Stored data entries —
-- Opening Marker --

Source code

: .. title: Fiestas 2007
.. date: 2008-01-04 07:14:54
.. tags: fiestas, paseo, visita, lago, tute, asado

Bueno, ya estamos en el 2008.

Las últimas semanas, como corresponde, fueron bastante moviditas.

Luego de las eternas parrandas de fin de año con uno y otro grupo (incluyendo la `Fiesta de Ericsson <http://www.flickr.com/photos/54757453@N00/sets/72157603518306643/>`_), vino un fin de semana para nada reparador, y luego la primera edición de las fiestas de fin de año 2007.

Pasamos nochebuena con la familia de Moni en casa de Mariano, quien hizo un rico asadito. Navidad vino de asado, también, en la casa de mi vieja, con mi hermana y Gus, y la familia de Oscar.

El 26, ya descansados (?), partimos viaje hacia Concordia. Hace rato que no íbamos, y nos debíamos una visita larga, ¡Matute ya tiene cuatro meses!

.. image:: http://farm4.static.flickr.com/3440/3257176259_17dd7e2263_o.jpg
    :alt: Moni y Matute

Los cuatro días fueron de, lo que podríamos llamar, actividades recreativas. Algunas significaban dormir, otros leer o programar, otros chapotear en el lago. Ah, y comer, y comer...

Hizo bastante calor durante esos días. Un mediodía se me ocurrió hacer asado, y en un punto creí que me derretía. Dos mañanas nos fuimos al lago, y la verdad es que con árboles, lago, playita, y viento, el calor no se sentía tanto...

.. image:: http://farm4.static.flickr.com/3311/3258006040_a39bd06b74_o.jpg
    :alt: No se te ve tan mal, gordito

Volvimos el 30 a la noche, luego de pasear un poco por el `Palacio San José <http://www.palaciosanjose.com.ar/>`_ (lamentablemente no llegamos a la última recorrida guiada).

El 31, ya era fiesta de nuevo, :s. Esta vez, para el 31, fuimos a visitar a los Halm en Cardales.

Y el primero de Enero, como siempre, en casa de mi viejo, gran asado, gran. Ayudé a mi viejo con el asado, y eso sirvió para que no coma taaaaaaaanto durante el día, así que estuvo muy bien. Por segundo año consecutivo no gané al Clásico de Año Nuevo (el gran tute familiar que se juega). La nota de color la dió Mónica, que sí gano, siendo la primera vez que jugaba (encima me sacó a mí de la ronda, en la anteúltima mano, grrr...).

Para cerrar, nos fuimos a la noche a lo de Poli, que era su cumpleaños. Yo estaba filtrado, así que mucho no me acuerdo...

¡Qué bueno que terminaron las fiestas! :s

-- Closing Marker --

Only lines that contain the string "Moni" count; pick each one out of the records and copy it.

PROBLEM SOLUTION —
Pasamos nochebuena con la familia de Moni en casa de Mariano, quien hizo un rico asadito. Navidad vino de asado, también, en la casa de mi vieja, con mi hermana y Gus, y la familia de Oscar.
    :alt: Moni y Matute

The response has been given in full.